Each record below should be given again exactly as it reads.
··· DATA FOR PROCESSING
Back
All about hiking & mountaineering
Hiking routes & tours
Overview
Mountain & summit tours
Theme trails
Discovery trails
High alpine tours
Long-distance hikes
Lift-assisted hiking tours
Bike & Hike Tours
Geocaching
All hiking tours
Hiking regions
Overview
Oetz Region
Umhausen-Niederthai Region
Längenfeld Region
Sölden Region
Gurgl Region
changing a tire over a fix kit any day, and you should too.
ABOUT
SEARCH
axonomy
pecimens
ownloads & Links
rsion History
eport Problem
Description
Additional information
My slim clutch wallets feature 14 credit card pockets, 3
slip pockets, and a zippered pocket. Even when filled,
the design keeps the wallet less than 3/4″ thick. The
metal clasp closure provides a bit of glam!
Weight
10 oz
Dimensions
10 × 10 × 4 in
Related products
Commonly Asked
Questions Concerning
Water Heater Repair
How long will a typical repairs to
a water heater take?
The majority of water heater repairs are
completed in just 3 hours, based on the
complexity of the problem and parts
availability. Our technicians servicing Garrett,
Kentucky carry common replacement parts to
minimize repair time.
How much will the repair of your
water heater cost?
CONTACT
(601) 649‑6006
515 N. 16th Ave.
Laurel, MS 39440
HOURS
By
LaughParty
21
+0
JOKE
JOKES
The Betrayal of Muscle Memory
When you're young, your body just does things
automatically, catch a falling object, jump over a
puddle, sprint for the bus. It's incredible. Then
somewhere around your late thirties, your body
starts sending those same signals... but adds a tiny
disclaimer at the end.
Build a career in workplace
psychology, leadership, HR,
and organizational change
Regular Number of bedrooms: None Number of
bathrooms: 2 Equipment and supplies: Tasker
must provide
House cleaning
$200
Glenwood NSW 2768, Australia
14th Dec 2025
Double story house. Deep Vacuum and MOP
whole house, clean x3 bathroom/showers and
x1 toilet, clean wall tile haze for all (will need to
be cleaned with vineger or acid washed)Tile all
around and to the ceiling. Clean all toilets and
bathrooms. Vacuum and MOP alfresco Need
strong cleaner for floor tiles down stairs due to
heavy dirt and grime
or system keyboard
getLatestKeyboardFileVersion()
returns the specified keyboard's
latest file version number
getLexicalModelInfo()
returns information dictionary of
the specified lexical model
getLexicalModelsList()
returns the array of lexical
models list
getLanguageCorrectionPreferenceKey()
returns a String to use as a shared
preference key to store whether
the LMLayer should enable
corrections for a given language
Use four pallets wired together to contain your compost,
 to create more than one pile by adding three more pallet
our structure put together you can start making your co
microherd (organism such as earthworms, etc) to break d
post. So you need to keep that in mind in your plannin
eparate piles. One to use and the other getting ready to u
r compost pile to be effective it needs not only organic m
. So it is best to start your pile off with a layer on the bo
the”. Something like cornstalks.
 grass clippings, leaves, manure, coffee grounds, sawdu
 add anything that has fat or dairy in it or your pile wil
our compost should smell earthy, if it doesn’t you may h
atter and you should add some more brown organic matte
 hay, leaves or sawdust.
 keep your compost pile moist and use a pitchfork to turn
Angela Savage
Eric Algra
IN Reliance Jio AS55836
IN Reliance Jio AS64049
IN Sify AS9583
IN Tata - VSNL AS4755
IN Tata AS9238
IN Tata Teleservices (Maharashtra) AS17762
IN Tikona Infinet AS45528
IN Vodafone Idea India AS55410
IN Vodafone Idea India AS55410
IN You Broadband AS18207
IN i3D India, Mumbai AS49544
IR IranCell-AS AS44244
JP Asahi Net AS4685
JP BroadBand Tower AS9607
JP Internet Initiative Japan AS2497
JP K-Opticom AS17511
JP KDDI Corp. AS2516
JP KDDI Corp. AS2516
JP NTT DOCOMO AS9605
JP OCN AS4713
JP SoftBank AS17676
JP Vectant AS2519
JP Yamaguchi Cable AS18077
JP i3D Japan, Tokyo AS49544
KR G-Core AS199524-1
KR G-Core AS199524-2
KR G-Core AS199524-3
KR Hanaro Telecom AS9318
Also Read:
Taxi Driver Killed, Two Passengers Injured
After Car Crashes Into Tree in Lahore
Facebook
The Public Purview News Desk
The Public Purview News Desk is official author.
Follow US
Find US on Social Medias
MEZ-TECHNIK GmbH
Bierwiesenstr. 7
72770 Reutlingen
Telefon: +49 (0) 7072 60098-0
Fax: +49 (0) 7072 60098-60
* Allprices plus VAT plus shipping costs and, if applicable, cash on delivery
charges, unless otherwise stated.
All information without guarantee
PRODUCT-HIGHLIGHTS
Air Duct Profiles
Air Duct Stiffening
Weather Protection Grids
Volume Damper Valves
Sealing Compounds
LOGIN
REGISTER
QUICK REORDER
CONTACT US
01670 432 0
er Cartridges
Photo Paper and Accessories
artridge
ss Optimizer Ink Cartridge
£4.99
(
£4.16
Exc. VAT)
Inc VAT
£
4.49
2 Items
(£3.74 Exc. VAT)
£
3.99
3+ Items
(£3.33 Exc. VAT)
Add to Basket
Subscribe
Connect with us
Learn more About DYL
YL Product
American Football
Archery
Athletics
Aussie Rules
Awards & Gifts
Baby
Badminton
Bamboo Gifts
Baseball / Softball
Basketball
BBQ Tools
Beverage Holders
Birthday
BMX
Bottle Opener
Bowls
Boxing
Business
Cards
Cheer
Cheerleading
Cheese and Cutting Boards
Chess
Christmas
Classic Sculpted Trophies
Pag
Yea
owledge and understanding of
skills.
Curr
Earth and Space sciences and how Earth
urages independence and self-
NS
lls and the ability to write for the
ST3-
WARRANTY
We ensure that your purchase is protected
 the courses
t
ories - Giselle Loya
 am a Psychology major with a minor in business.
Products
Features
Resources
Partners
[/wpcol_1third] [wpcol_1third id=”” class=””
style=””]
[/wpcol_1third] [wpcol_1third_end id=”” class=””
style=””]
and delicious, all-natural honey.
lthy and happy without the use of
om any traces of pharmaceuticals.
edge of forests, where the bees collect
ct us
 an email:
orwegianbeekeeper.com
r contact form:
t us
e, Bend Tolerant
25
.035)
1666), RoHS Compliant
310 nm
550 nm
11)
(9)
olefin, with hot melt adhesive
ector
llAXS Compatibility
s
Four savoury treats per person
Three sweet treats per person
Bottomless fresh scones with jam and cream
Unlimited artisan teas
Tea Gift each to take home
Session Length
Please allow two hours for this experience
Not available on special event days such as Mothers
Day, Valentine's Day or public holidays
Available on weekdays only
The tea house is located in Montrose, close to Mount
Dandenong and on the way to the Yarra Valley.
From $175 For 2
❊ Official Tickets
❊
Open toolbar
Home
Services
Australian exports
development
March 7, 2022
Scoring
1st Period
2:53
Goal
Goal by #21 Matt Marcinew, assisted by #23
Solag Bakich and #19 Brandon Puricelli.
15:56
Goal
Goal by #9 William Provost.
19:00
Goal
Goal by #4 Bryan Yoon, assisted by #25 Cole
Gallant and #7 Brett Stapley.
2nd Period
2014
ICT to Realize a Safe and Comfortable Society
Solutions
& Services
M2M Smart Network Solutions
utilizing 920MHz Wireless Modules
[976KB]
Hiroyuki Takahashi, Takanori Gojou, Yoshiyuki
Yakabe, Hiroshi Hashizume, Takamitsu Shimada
······
* _REPLY TO THE EXERCISE_
Back
All about hiking & mountaineering
Hiking routes & tours
Overview
Mountain & summit tours
Theme trails
Discovery trails
High alpine tours
Long-distance hikes
Lift-assisted hiking tours
Bike & Hike Tours
Geocaching
All hiking tours
Hiking regions
Overview
Oetz Region
Umhausen-Niederthai Region
Längenfeld Region
Sölden Region
Gurgl Region
changing a tire over a fix kit any day, and you should too.
ABOUT
SEARCH
axonomy
pecimens
ownloads & Links
rsion History
eport Problem
Description
Additional information
My slim clutch wallets feature 14 credit card pockets, 3
slip pockets, and a zippered pocket. Even when filled,
the design keeps the wallet less than 3/4″ thick. The
metal clasp closure provides a bit of glam!
Weight
10 oz
Dimensions
10 × 10 × 4 in
Related products
Commonly Asked
Questions Concerning
Water Heater Repair
How long will a typical repairs to
a water heater take?
The majority of water heater repairs are
completed in just 3 hours, based on the
complexity of the problem and parts
availability. Our technicians servicing Garrett,
Kentucky carry common replacement parts to
minimize repair time.
How much will the repair of your
water heater cost?
CONTACT
(601) 649‑6006
515 N. 16th Ave.
Laurel, MS 39440
HOURS
By
LaughParty
21
+0
JOKE
JOKES
The Betrayal of Muscle Memory
When you're young, your body just does things
automatically, catch a falling object, jump over a
puddle, sprint for the bus. It's incredible. Then
somewhere around your late thirties, your body
starts sending those same signals... but adds a tiny
disclaimer at the end.
Build a career in workplace
psychology, leadership, HR,
and organizational change
Regular Number of bedrooms: None Number of
bathrooms: 2 Equipment and supplies: Tasker
must provide
House cleaning
$200
Glenwood NSW 2768, Australia
14th Dec 2025
Double story house. Deep Vacuum and MOP
whole house, clean x3 bathroom/showers and
x1 toilet, clean wall tile haze for all (will need to
be cleaned with vineger or acid washed)Tile all
around and to the ceiling. Clean all toilets and
bathrooms. Vacuum and MOP alfresco Need
strong cleaner for floor tiles down stairs due to
heavy dirt and grime
or system keyboard
getLatestKeyboardFileVersion()
returns the specified keyboard's
latest file version number
getLexicalModelInfo()
returns information dictionary of
the specified lexical model
getLexicalModelsList()
returns the array of lexical
models list
getLanguageCorrectionPreferenceKey()
returns a String to use as a shared
preference key to store whether
the LMLayer should enable
corrections for a given language
Use four pallets wired together to contain your compost,
 to create more than one pile by adding three more pallet
our structure put together you can start making your co
microherd (organism such as earthworms, etc) to break d
post. So you need to keep that in mind in your plannin
eparate piles. One to use and the other getting ready to u
r compost pile to be effective it needs not only organic m
. So it is best to start your pile off with a layer on the bo
the”. Something like cornstalks.
 grass clippings, leaves, manure, coffee grounds, sawdu
 add anything that has fat or dairy in it or your pile wil
our compost should smell earthy, if it doesn’t you may h
atter and you should add some more brown organic matte
 hay, leaves or sawdust.
 keep your compost pile moist and use a pitchfork to turn
Angela Savage
Eric Algra
IN Reliance Jio AS55836
IN Reliance Jio AS64049
IN Sify AS9583
IN Tata - VSNL AS4755
IN Tata AS9238
IN Tata Teleservices (Maharashtra) AS17762
IN Tikona Infinet AS45528
IN Vodafone Idea India AS55410
IN Vodafone Idea India AS55410
IN You Broadband AS18207
IN i3D India, Mumbai AS49544
IR IranCell-AS AS44244
JP Asahi Net AS4685
JP BroadBand Tower AS9607
JP Internet Initiative Japan AS2497
JP K-Opticom AS17511
JP KDDI Corp. AS2516
JP KDDI Corp. AS2516
JP NTT DOCOMO AS9605
JP OCN AS4713
JP SoftBank AS17676
JP Vectant AS2519
JP Yamaguchi Cable AS18077
JP i3D Japan, Tokyo AS49544
KR G-Core AS199524-1
KR G-Core AS199524-2
KR G-Core AS199524-3
KR Hanaro Telecom AS9318
Also Read:
Taxi Driver Killed, Two Passengers Injured
After Car Crashes Into Tree in Lahore
Facebook
The Public Purview News Desk
The Public Purview News Desk is official author.
Follow US
Find US on Social Medias
MEZ-TECHNIK GmbH
Bierwiesenstr. 7
72770 Reutlingen
Telefon: +49 (0) 7072 60098-0
Fax: +49 (0) 7072 60098-60
* Allprices plus VAT plus shipping costs and, if applicable, cash on delivery
charges, unless otherwise stated.
All information without guarantee
PRODUCT-HIGHLIGHTS
Air Duct Profiles
Air Duct Stiffening
Weather Protection Grids
Volume Damper Valves
Sealing Compounds
LOGIN
REGISTER
QUICK REORDER
CONTACT US
01670 432 0
er Cartridges
Photo Paper and Accessories
artridge
ss Optimizer Ink Cartridge
£4.99
(
£4.16
Exc. VAT)
Inc VAT
£
4.49
2 Items
(£3.74 Exc. VAT)
£
3.99
3+ Items
(£3.33 Exc. VAT)
Add to Basket
Subscribe
Connect with us
Learn more About DYL
YL Product
American Football
Archery
Athletics
Aussie Rules
Awards & Gifts
Baby
Badminton
Bamboo Gifts
Baseball / Softball
Basketball
BBQ Tools
Beverage Holders
Birthday
BMX
Bottle Opener
Bowls
Boxing
Business
Cards
Cheer
Cheerleading
Cheese and Cutting Boards
Chess
Christmas
Classic Sculpted Trophies
Pag
Yea
owledge and understanding of
skills.
Curr
Earth and Space sciences and how Earth
urages independence and self-
NS
lls and the ability to write for the
ST3-
WARRANTY
We ensure that your purchase is protected
 the courses
t
ories - Giselle Loya
 am a Psychology major with a minor in business.
Products
Features
Resources
Partners
[/wpcol_1third] [wpcol_1third id=”” class=””
style=””]
[/wpcol_1third] [wpcol_1third_end id=”” class=””
style=””]
and delicious, all-natural honey.
lthy and happy without the use of
om any traces of pharmaceuticals.
edge of forests, where the bees collect
ct us
 an email:
orwegianbeekeeper.com
r contact form:
t us
e, Bend Tolerant
25
.035)
1666), RoHS Compliant
310 nm
550 nm
11)
(9)
olefin, with hot melt adhesive
ector
llAXS Compatibility
s
Four savoury treats per person
Three sweet treats per person
Bottomless fresh scones with jam and cream
Unlimited artisan teas
Tea Gift each to take home
Session Length
Please allow two hours for this experience
Not available on special event days such as Mothers
Day, Valentine's Day or public holidays
Available on weekdays only
The tea house is located in Montrose, close to Mount
Dandenong and on the way to the Yarra Valley.
From $175 For 2
❊ Official Tickets
❊
Open toolbar
Home
Services
Australian exports
development
March 7, 2022
Scoring
1st Period
2:53
Goal
Goal by #21 Matt Marcinew, assisted by #23
Solag Bakich and #19 Brandon Puricelli.
15:56
Goal
Goal by #9 William Provost.
19:00
Goal
Goal by #4 Bryan Yoon, assisted by #25 Cole
Gallant and #7 Brett Stapley.
2nd Period
2014
ICT to Realize a Safe and Comfortable Society
Solutions
& Services
M2M Smart Network Solutions
utilizing 920MHz Wireless Modules
[976KB]
Hiroyuki Takahashi, Takanori Gojou, Yoshiyuki
Yakabe, Hiroshi Hashizume, Takamitsu Shimada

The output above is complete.